Tuesday, 15 March 2011

Triumph of the City

Much as I enjoy delving into the labyrinth that is fashion theory, I am also aware of its limitations as I progress with my research. Rather than there being one theory or set of ideas, instead I find myself dipping into several, and at this point in time, seemingly disconnected theories, ideas and concepts. Apart from which I am also increasingly aware of the ''healthiness'' of stepping outside of the usual comfort-zones of looking at what seems like the same old references in relation to field of fashion. With this in mind I was glad to have take the time yesterday to attend a lecture hosted at the London School of Economics and Political Science (hardly the usual haunt of the average fashion researcher!).

Ostensibly set up to promote his new book of the same name Professor Edward L Glaeser's lecture ''Triumph of the City: how our greatest invention makes us richer, smarter, greener, healthier, happier'' proved to be a lively and topical discussion on the merits of the city. The main thrust of Glaser's discussion focused on the basic human and social needs through which cities have developed and continue to evolve: that of the need to be in contact, communicate and exchange ideas with our fellow human beings. Glaser referred to the ''paradox'' of today as being that while we are better connected today than ever before, with mobile phones, Twitter and Facebook et al we still retain the need, and desire, to cluster together in one place. He took Silicon Valley in California and also the recent up-risings in the North Africa as examples of situations where clustering together has led to important changes in, respectively, technology and politics. Yet the city as a conduit of ideas is not new, if as Glaeser, suggested we think back to ancient Athens and the cluster of great intellectual thinkers that inhabited the city at that time. Our greatest asset is our ability to learn from those we are amongst, and cities more readily facilitate that on a greater scale, what Glaeser referred to as the city's ''urban edge'' - the bringing of people together.
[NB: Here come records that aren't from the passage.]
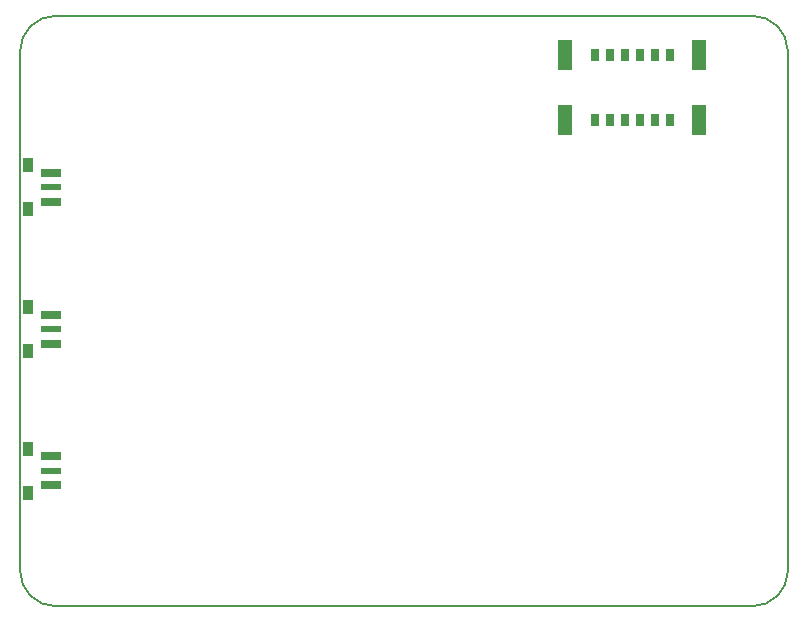
<source format=gbr>
G04 #@! TF.GenerationSoftware,KiCad,Pcbnew,(5.1.5-0)*
G04 #@! TF.CreationDate,2020-10-28T23:32:55-07:00*
G04 #@! TF.ProjectId,Luminometer_RPi,4c756d69-6e6f-46d6-9574-65725f525069,rev?*
G04 #@! TF.SameCoordinates,Original*
G04 #@! TF.FileFunction,Paste,Bot*
G04 #@! TF.FilePolarity,Positive*
%FSLAX46Y46*%
G04 Gerber Fmt 4.6, Leading zero omitted, Abs format (unit mm)*
G04 Created by KiCad (PCBNEW (5.1.5-0)) date 2020-10-28 23:32:55*
%MOMM*%
%LPD*%
G04 APERTURE LIST*
%ADD10C,0.150000*%
%ADD11R,1.200000X2.500000*%
%ADD12R,0.800000X1.100000*%
%ADD13R,1.800000X0.750000*%
%ADD14R,0.900000X1.300000*%
%ADD15R,1.800000X0.600000*%
G04 APERTURE END LIST*
D10*
X109500000Y-111500000D02*
G75*
G02X106500000Y-108500000I0J3000000D01*
G01*
X171500000Y-108500000D02*
G75*
G02X168500000Y-111500000I-3000000J0D01*
G01*
X168500000Y-61500000D02*
G75*
G02X171500000Y-64500000I0J-3000000D01*
G01*
X106500000Y-64500000D02*
G75*
G02X109500000Y-61500000I3000000J0D01*
G01*
X106500000Y-108500000D02*
X106500000Y-64500000D01*
X168500000Y-111500000D02*
X109500000Y-111500000D01*
X171500000Y-64500000D02*
X171500000Y-108500000D01*
X109500000Y-61500000D02*
X168500000Y-61500000D01*
D11*
X152615000Y-64850000D03*
X164015000Y-64850000D03*
X164015000Y-70350000D03*
X152615000Y-70350000D03*
D12*
X155140000Y-64850000D03*
X156410000Y-64850000D03*
X157680000Y-64850000D03*
X161490000Y-70350000D03*
X160220000Y-70350000D03*
X155140000Y-70350000D03*
X158950000Y-64850000D03*
X160220000Y-64850000D03*
X161490000Y-64850000D03*
X156410000Y-70350000D03*
X157680000Y-70350000D03*
X158950000Y-70350000D03*
D13*
X109080000Y-98800000D03*
D14*
X107130000Y-98175000D03*
X107130000Y-101875000D03*
D15*
X109080000Y-100025000D03*
D13*
X109080000Y-101250000D03*
X109080000Y-86800000D03*
D14*
X107130000Y-86175000D03*
X107130000Y-89875000D03*
D15*
X109080000Y-88025000D03*
D13*
X109080000Y-89250000D03*
X109080000Y-74800000D03*
D14*
X107130000Y-74175000D03*
X107130000Y-77875000D03*
D15*
X109080000Y-76025000D03*
D13*
X109080000Y-77250000D03*
M02*

</source>
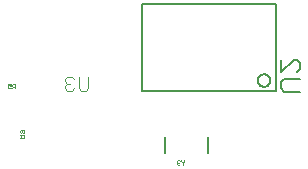
<source format=gbo>
G75*
%MOIN*%
%OFA0B0*%
%FSLAX24Y24*%
%IPPOS*%
%LPD*%
%AMOC8*
5,1,8,0,0,1.08239X$1,22.5*
%
%ADD10C,0.0060*%
%ADD11C,0.0070*%
%ADD12C,0.0040*%
%ADD13C,0.0010*%
%ADD14C,0.0080*%
D10*
X007283Y005395D02*
X007283Y008295D01*
X011733Y008295D01*
X011733Y005395D01*
X007283Y005395D01*
X011133Y005755D02*
X011135Y005784D01*
X011141Y005812D01*
X011150Y005839D01*
X011164Y005864D01*
X011180Y005888D01*
X011200Y005908D01*
X011222Y005927D01*
X011246Y005941D01*
X011273Y005953D01*
X011300Y005961D01*
X011329Y005965D01*
X011357Y005965D01*
X011386Y005961D01*
X011413Y005953D01*
X011440Y005941D01*
X011464Y005927D01*
X011486Y005908D01*
X011506Y005888D01*
X011522Y005864D01*
X011536Y005839D01*
X011545Y005812D01*
X011551Y005784D01*
X011553Y005755D01*
X011551Y005726D01*
X011545Y005698D01*
X011536Y005671D01*
X011522Y005646D01*
X011506Y005622D01*
X011486Y005602D01*
X011464Y005583D01*
X011440Y005569D01*
X011413Y005557D01*
X011386Y005549D01*
X011357Y005545D01*
X011329Y005545D01*
X011300Y005549D01*
X011273Y005557D01*
X011246Y005569D01*
X011222Y005583D01*
X011200Y005602D01*
X011180Y005622D01*
X011164Y005646D01*
X011150Y005671D01*
X011141Y005698D01*
X011135Y005726D01*
X011133Y005755D01*
D11*
X011923Y005700D02*
X011923Y005490D01*
X012028Y005385D01*
X012554Y005385D01*
X012554Y005805D02*
X012028Y005805D01*
X011923Y005700D01*
X011923Y006030D02*
X012344Y006450D01*
X012449Y006450D01*
X012554Y006345D01*
X012554Y006135D01*
X012449Y006030D01*
X011923Y006030D02*
X011923Y006450D01*
D12*
X005483Y005880D02*
X005483Y005497D01*
X005406Y005420D01*
X005253Y005420D01*
X005176Y005497D01*
X005176Y005880D01*
X005023Y005804D02*
X004946Y005880D01*
X004793Y005880D01*
X004716Y005804D01*
X004716Y005727D01*
X004793Y005650D01*
X004716Y005573D01*
X004716Y005497D01*
X004793Y005420D01*
X004946Y005420D01*
X005023Y005497D01*
X004869Y005650D02*
X004793Y005650D01*
D13*
X003358Y003855D02*
X003208Y003855D01*
X003258Y003855D02*
X003258Y003930D01*
X003283Y003955D01*
X003333Y003955D01*
X003358Y003930D01*
X003358Y003855D01*
X003258Y003905D02*
X003208Y003955D01*
X003233Y004002D02*
X003208Y004027D01*
X003208Y004077D01*
X003233Y004102D01*
X003333Y004102D01*
X003358Y004077D01*
X003358Y004027D01*
X003333Y004002D01*
X003308Y004002D01*
X003283Y004027D01*
X003283Y004102D01*
X003043Y005495D02*
X003043Y005645D01*
X002968Y005645D01*
X002943Y005620D01*
X002943Y005570D01*
X002968Y005545D01*
X003043Y005545D01*
X002993Y005545D02*
X002943Y005495D01*
X002896Y005520D02*
X002871Y005495D01*
X002820Y005495D01*
X002795Y005520D01*
X002795Y005570D01*
X002820Y005595D01*
X002845Y005595D01*
X002896Y005570D01*
X002896Y005645D01*
X002795Y005645D01*
X008445Y003070D02*
X008445Y003045D01*
X008470Y003020D01*
X008445Y002995D01*
X008445Y002970D01*
X008470Y002945D01*
X008521Y002945D01*
X008546Y002970D01*
X008495Y003020D02*
X008470Y003020D01*
X008445Y003070D02*
X008470Y003095D01*
X008521Y003095D01*
X008546Y003070D01*
X008593Y003070D02*
X008593Y003095D01*
X008593Y003070D02*
X008643Y003020D01*
X008643Y002945D01*
X008643Y003020D02*
X008693Y003070D01*
X008693Y003095D01*
D14*
X008045Y003344D02*
X008045Y003856D01*
X009462Y003856D02*
X009462Y003344D01*
M02*

</source>
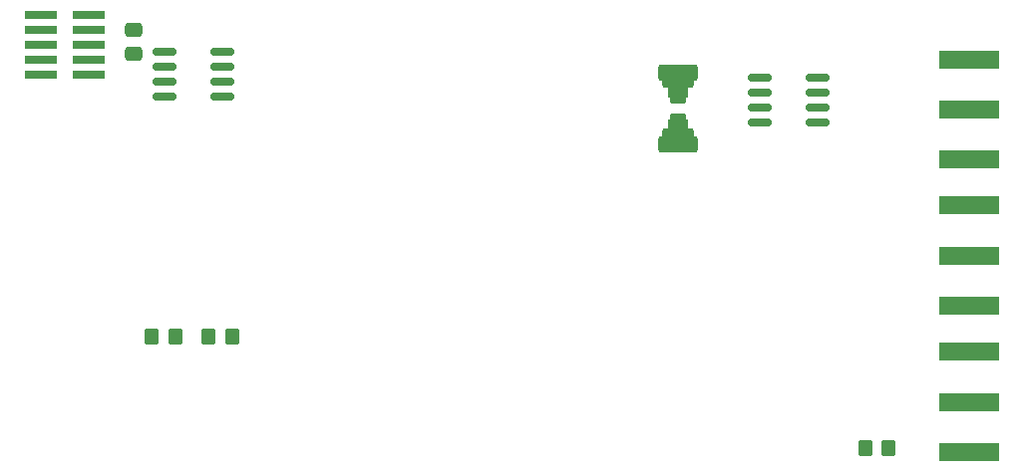
<source format=gbr>
%TF.GenerationSoftware,KiCad,Pcbnew,6.0.1*%
%TF.CreationDate,2022-03-28T04:13:40+02:00*%
%TF.ProjectId,glitcher,676c6974-6368-4657-922e-6b696361645f,4*%
%TF.SameCoordinates,Original*%
%TF.FileFunction,Paste,Top*%
%TF.FilePolarity,Positive*%
%FSLAX46Y46*%
G04 Gerber Fmt 4.6, Leading zero omitted, Abs format (unit mm)*
G04 Created by KiCad (PCBNEW 6.0.1) date 2022-03-28 04:13:40*
%MOMM*%
%LPD*%
G01*
G04 APERTURE LIST*
G04 Aperture macros list*
%AMRoundRect*
0 Rectangle with rounded corners*
0 $1 Rounding radius*
0 $2 $3 $4 $5 $6 $7 $8 $9 X,Y pos of 4 corners*
0 Add a 4 corners polygon primitive as box body*
4,1,4,$2,$3,$4,$5,$6,$7,$8,$9,$2,$3,0*
0 Add four circle primitives for the rounded corners*
1,1,$1+$1,$2,$3*
1,1,$1+$1,$4,$5*
1,1,$1+$1,$6,$7*
1,1,$1+$1,$8,$9*
0 Add four rect primitives between the rounded corners*
20,1,$1+$1,$2,$3,$4,$5,0*
20,1,$1+$1,$4,$5,$6,$7,0*
20,1,$1+$1,$6,$7,$8,$9,0*
20,1,$1+$1,$8,$9,$2,$3,0*%
G04 Aperture macros list end*
%ADD10RoundRect,0.250000X0.450000X-0.350000X0.450000X0.350000X-0.450000X0.350000X-0.450000X-0.350000X0*%
%ADD11R,5.080000X1.500000*%
%ADD12RoundRect,0.249999X1.075001X-0.450001X1.075001X0.450001X-1.075001X0.450001X-1.075001X-0.450001X0*%
%ADD13RoundRect,0.250000X0.350000X0.450000X-0.350000X0.450000X-0.350000X-0.450000X0.350000X-0.450000X0*%
%ADD14R,2.790000X0.740000*%
%ADD15RoundRect,0.250000X-0.350000X-0.450000X0.350000X-0.450000X0.350000X0.450000X-0.350000X0.450000X0*%
%ADD16RoundRect,0.249999X1.425001X-0.450001X1.425001X0.450001X-1.425001X0.450001X-1.425001X-0.450001X0*%
%ADD17RoundRect,0.250000X-0.475000X0.337500X-0.475000X-0.337500X0.475000X-0.337500X0.475000X0.337500X0*%
%ADD18RoundRect,0.250000X0.625000X-0.400000X0.625000X0.400000X-0.625000X0.400000X-0.625000X-0.400000X0*%
%ADD19RoundRect,0.150000X-0.825000X-0.150000X0.825000X-0.150000X0.825000X0.150000X-0.825000X0.150000X0*%
G04 APERTURE END LIST*
D10*
%TO.C,R300d1*%
X135128000Y-88179000D03*
X135128000Y-86179000D03*
%TD*%
D11*
%TO.C,J206*%
X159845000Y-87287000D03*
X159845000Y-91537000D03*
X159845000Y-83037000D03*
%TD*%
D12*
%TO.C,R300b1*%
X135128000Y-89579000D03*
X135128000Y-84779000D03*
%TD*%
D13*
%TO.C,R200*%
X153035000Y-116078000D03*
X151035000Y-116078000D03*
%TD*%
D14*
%TO.C,J102*%
X85094000Y-84326000D03*
X81024000Y-84326000D03*
X85094000Y-83056000D03*
X81024000Y-83056000D03*
X85094000Y-81786000D03*
X81024000Y-81786000D03*
X85094000Y-80516000D03*
X81024000Y-80516000D03*
X85094000Y-79246000D03*
X81024000Y-79246000D03*
%TD*%
D15*
%TO.C,R500*%
X90424000Y-106553000D03*
X92424000Y-106553000D03*
%TD*%
D16*
%TO.C,R300*%
X135150000Y-90229000D03*
X135150000Y-84129000D03*
%TD*%
D17*
%TO.C,C401*%
X88900000Y-80475000D03*
X88900000Y-82550000D03*
%TD*%
D18*
%TO.C,R300c1*%
X135128000Y-88729000D03*
X135128000Y-85629000D03*
%TD*%
D19*
%TO.C,U401a*%
X91505000Y-82375819D03*
X91505000Y-83645819D03*
X91505000Y-84915819D03*
X91505000Y-86185819D03*
X96455000Y-86185819D03*
X96455000Y-84915819D03*
X96455000Y-83645819D03*
X96455000Y-82375819D03*
%TD*%
D15*
%TO.C,R501*%
X95250000Y-106553000D03*
X97250000Y-106553000D03*
%TD*%
D11*
%TO.C,J204*%
X159888000Y-99695000D03*
X159888000Y-103945000D03*
X159888000Y-95445000D03*
%TD*%
D19*
%TO.C,Q300*%
X142051000Y-84582000D03*
X142051000Y-85852000D03*
X142051000Y-87122000D03*
X142051000Y-88392000D03*
X147001000Y-88392000D03*
X147001000Y-87122000D03*
X147001000Y-85852000D03*
X147001000Y-84582000D03*
%TD*%
D11*
%TO.C,J203*%
X159888000Y-112141000D03*
X159888000Y-116391000D03*
X159888000Y-107891000D03*
%TD*%
M02*

</source>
Today this is perhaps more important as ideas become ever more complicated.

While speaking predominately from an economic point of view many of Glaeser's points also have a relevance to the developing cultural aspects of cities, and the thinking behind the ''clustering'' of specific industries and working professionals. In relation to fashion this can be viewed through the clustering of fashion in specific cities, notably the large ''Fashion Capitals'' Paris, London, Milan, New York and Tokyo. These are cities where not only fashion and textile designers are found but also trend forecasters, buyers, agents, fashion editors, photographers model agencies, and of course the events many of them can be found attending. These include shop launches, exhibition openings, catwalk shows and trade fairs. Here fashion professionals can come together and network, exchanging gossip, ideas and new leads about who or what is the next big thing. Glaeser's lecture proved extremely illuminating on the subject of what makes cities dynamic and still attractive to us all, yet it also high-lighted some of the problems cities face too. Very large cities, such as London, while a magnet for drawing in those looking to make their mark also suffer from their popularity. Or rather as Glaeser made clear, city authorities, government bodies and planning experts need to ensure that they are endeavouring to develop and encourage growth and innovation, rather than holding it back. Particularly in the case of London, the lack of capacity in terms of affordable housing and/or office/studio space is a key issue, in part because of a lack of building new property and also re-thinking what kind of properties need to be developed. Here in the UK the idea of the ''tower block'' is something taken out of a nightmare, yet in looking at the uses of space building up, rather than out, may be one of the solutions. Famed for its nurturing of fashion design talent and entrepreneurs in this field, this is something that remains a key consideration for London, and how its reputation for this may be continued in the future.